Mengapa orang yang sudah meninggal mesti dikenang kembali dan bahkan didoakan? Ini merupakan pertanyaan dari orang-orang yang berada di luar Gereja Katolik yang tidak memiliki kebiasaan untuk mengenangkan orang-orang yang sudah meninggal itu. Gereja Katolik dalam perjalanan sejarahnya, memiliki tradisi yang unik dan bisa dikembangkan untuk  memperkaya iman kekatolikan. Gereja Katolik dalam upaya mengembangkan imannya, tidak hanya berkutat pada kitab suci saja tetapi juga pada tradisi dan magisterium Gereja.

Doa-doa yang dikembangkan dalam Gereja Katolik, banyak juga merupakan warisan tradisi yang mempengaruhi perkembangan iman kita. Doa menjadi kunci utama dalam membangun relasi dengan Tuhan karena di dalam doa itu ada ujub dan pengharapan dari si pendoa. Berkaitan dengan momentum peringatan arwah orang-orang yang sudah meninggal, keluarga-keluarga yang ditinggal berusaha untuk membangun doa dan menghadirkan kembali sosok yang pernah ada itu dengan memperlihatkan foto-foto yang dipajang. Memang, cara ini terlihat sederhana tetapi menggambarkan sebuah relasi yang intens dan membongkar memori masa lampau tentang orang-orang yang pernah dan kini menjadi penghuni abadi di dalam rahim pertiwi. Mereka telah mati berkalang tanah tetapi ingatan publik dan terutama orang-orang tercinta masih menggema. Ada yang memberikan caption pada foto itu yang menggambarkan tentang perbuatan mereka pada saat maut belum menjemput mereka.

“Hidup mengarah pada kematian.” Kalimat yang lahir dari mulut seorang filsuf ini seakan mengamini siklus hidup manusia.
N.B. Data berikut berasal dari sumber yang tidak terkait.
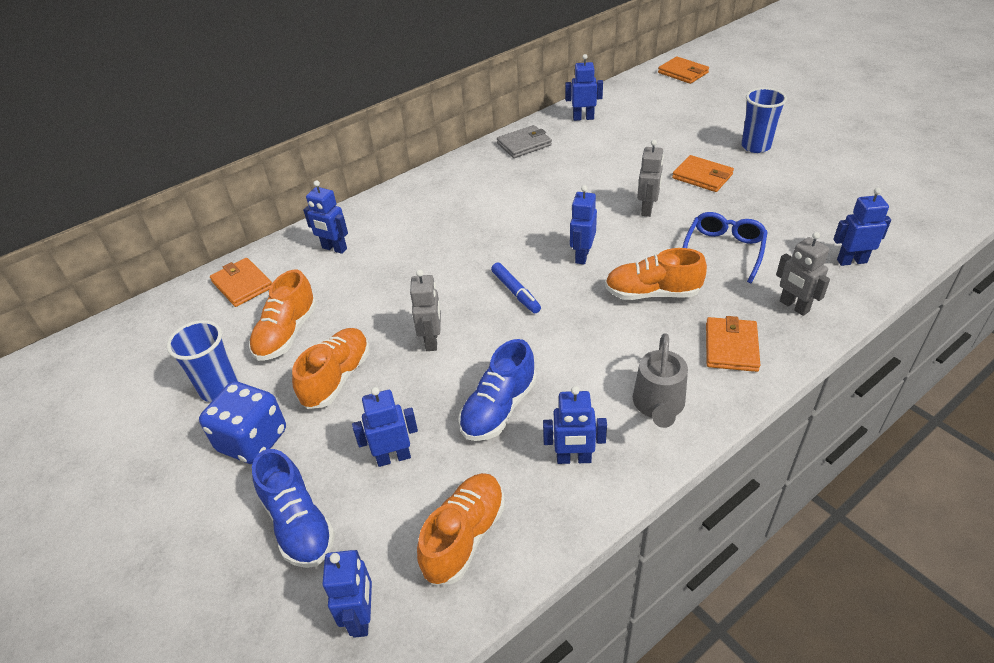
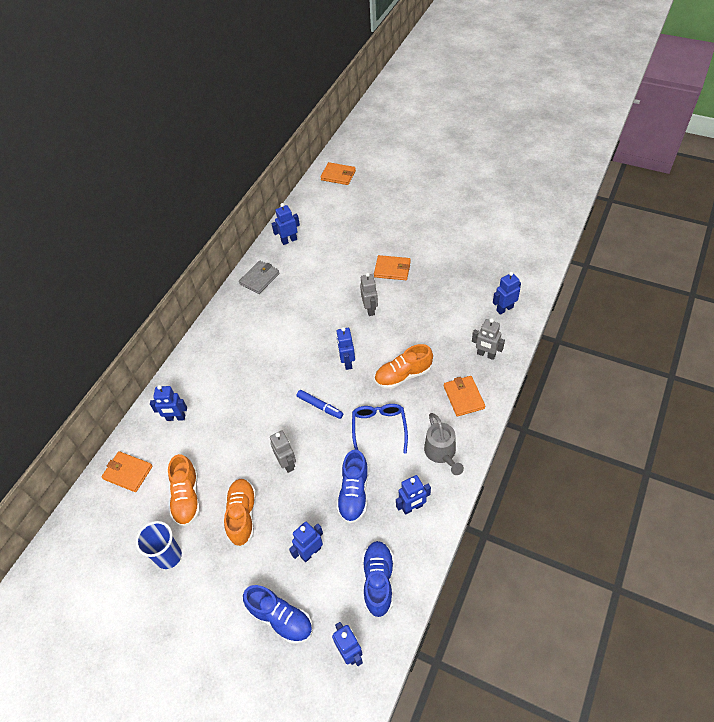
camera: 25 degrees left, 10 degrees up
(253, 440) = (216, 581): blue dice -> none
(464, 536) = (378, 581): orange shoe -> blue shoe
(723, 251) = (430, 327): blue glasses -> blue glasses (379, 429)
(755, 146) = (414, 232): blue cup -> none

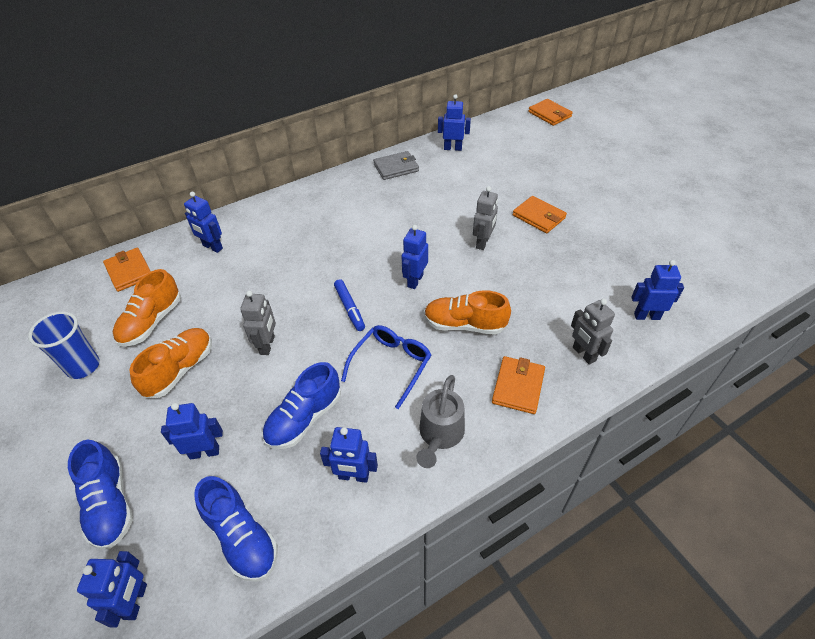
camera: 30 degrees right, 5 degrees down
(378, 581) = (242, 537): blue shoe -> blue shoe turned 105 degrees clockwise

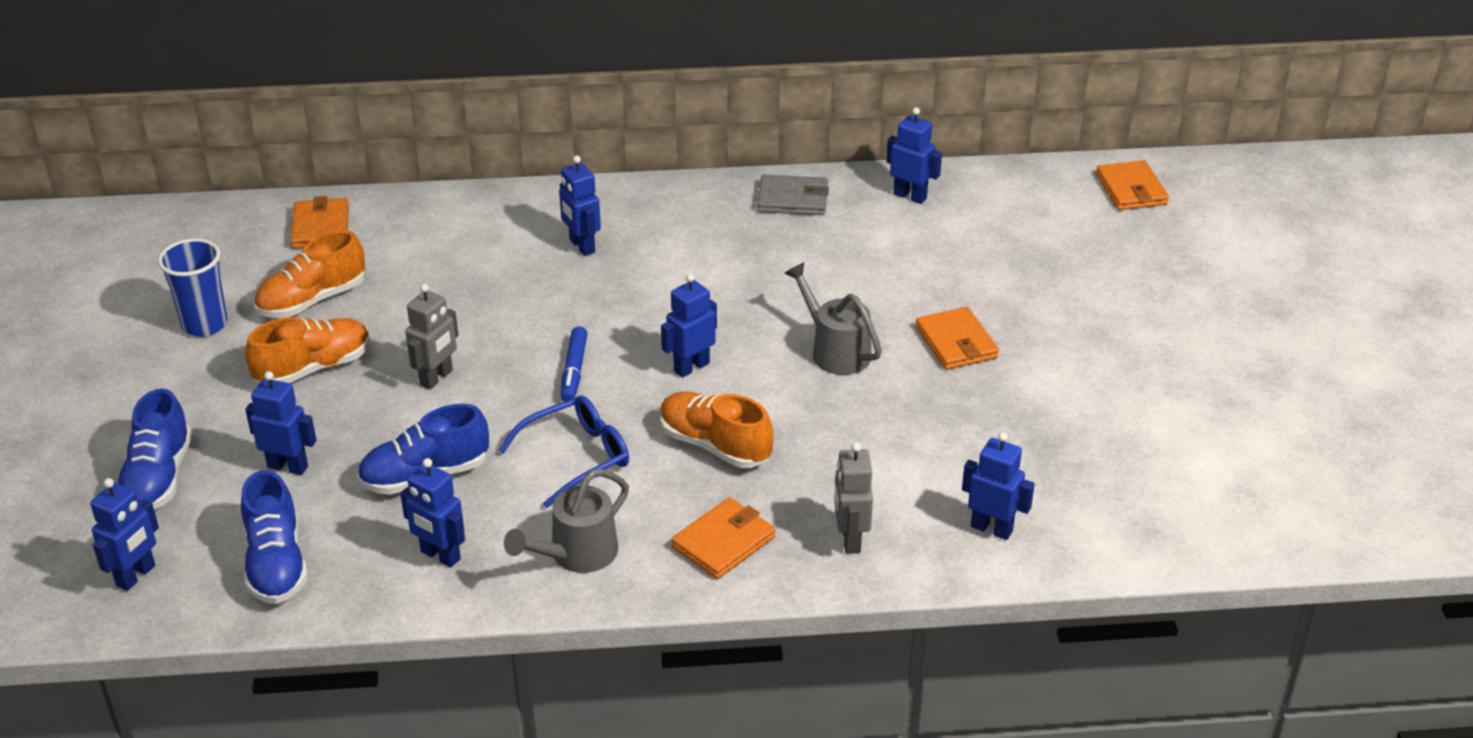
camera: 25 degrees right, 10 degrees down
(212, 247) = (446, 230): blue robot -> blue robot (581, 246)
(483, 243) = (834, 350): grey robot -> grey watering can

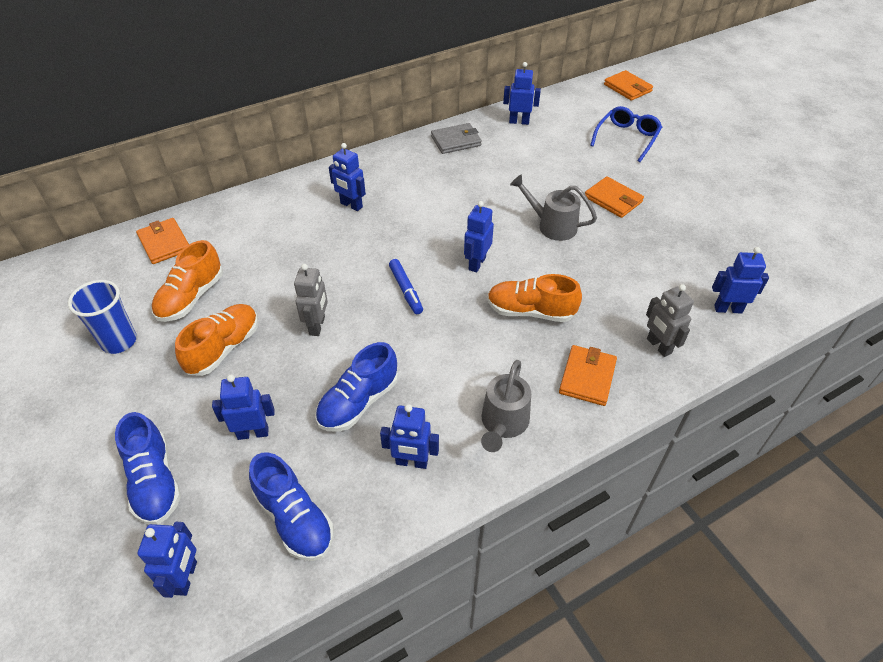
camera: 25 degrees left, 10 degrees up
(576, 457) = (451, 351): blue glasses -> blue glasses (627, 138)

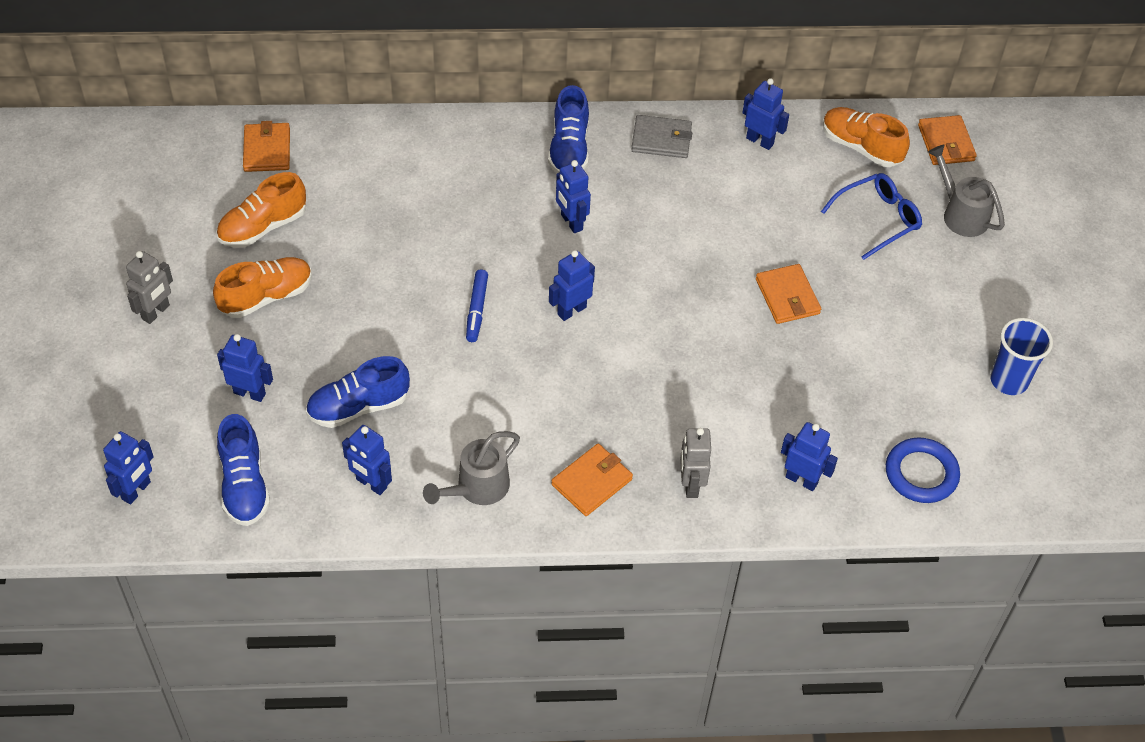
camera: 25 degrees right, 5 degrees up
(119, 341) = (176, 247): blue cup -> blue cup (1009, 381)
(155, 481) = (148, 399): blue shoe -> blue shoe (569, 149)
(317, 326) = (366, 311): grey robot -> grey robot (156, 312)
(351, 205) = (484, 181): blue robot -> blue robot (571, 222)
(530, 311) = (588, 389): orange shoe -> orange shoe (861, 147)
(551, 225) = (688, 299): grey watering can -> grey watering can (960, 213)
(795, 271) = (921, 473): none -> blue ring

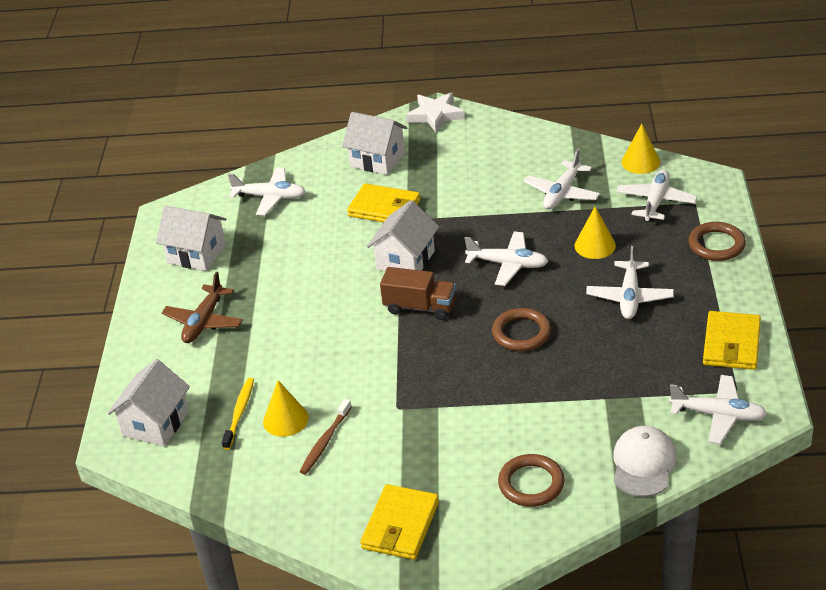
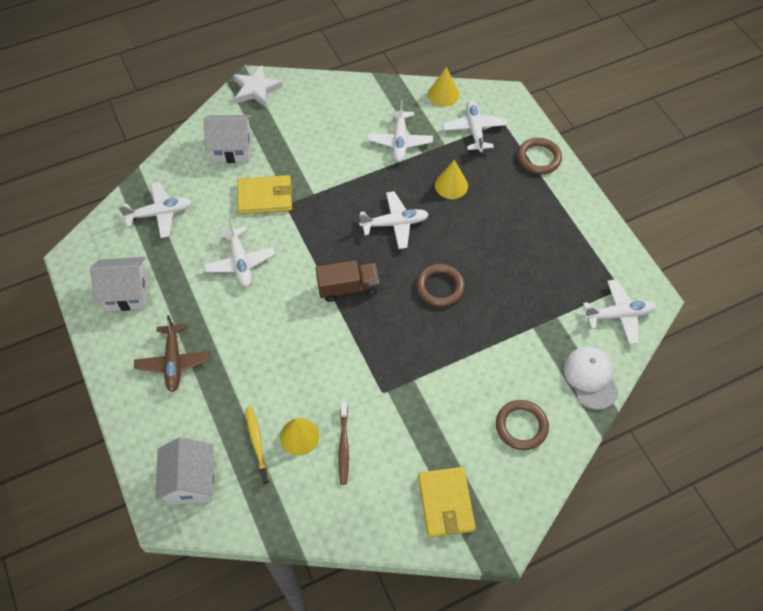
camera: 30 degrees left, 20 degrees up
(405, 260) = (311, 244): white house -> none
(629, 297) = (502, 227): white plane -> white plane (240, 262)
(731, 344) = (595, 247): yellow wallet -> none

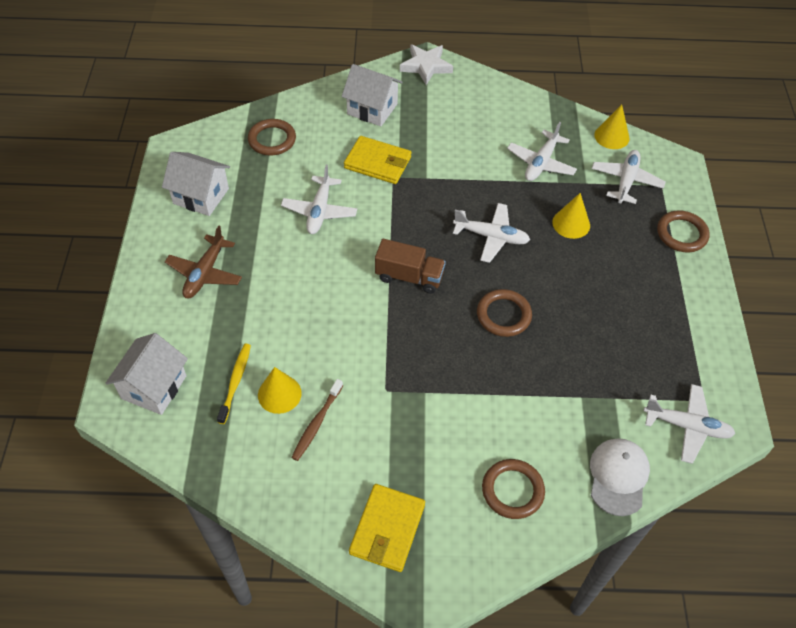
camera: 25 degrees right, 5 degrees down
(160, 214) = (272, 140): white plane -> brown ring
Hidup manusia tidak hanya ditandai dengan kelahiran saja tetapi pada titik tertentu, manusia harus merunduk pada kehendak Allah untuk menerima kematian itu sebagai yang terberi. Heidegger dengan kata-kata di atas mengingatkan proses peziarahan hidup manusia di dunia ini,  tidak ada yang abadi. Hidup menjadi kisah perjalanan yang ada titik akhir. Tak ada yang abadi di dunia ini. Kekayaan yang kita kumpulkan selama ini tak akan bertahan, karena dimakan oleh ngegat dan karat. Demikian juga manusia, tidak akan bertahan selama hidup ini. Usia kematian manusia tak ada yang tahu. Banyak orang mengatakan bahwa tentang kematian bukan soal usia tua atau muda tetapi soal kapan waktunya Allah memanggil manusia dari dunia ini melalui proses kematian.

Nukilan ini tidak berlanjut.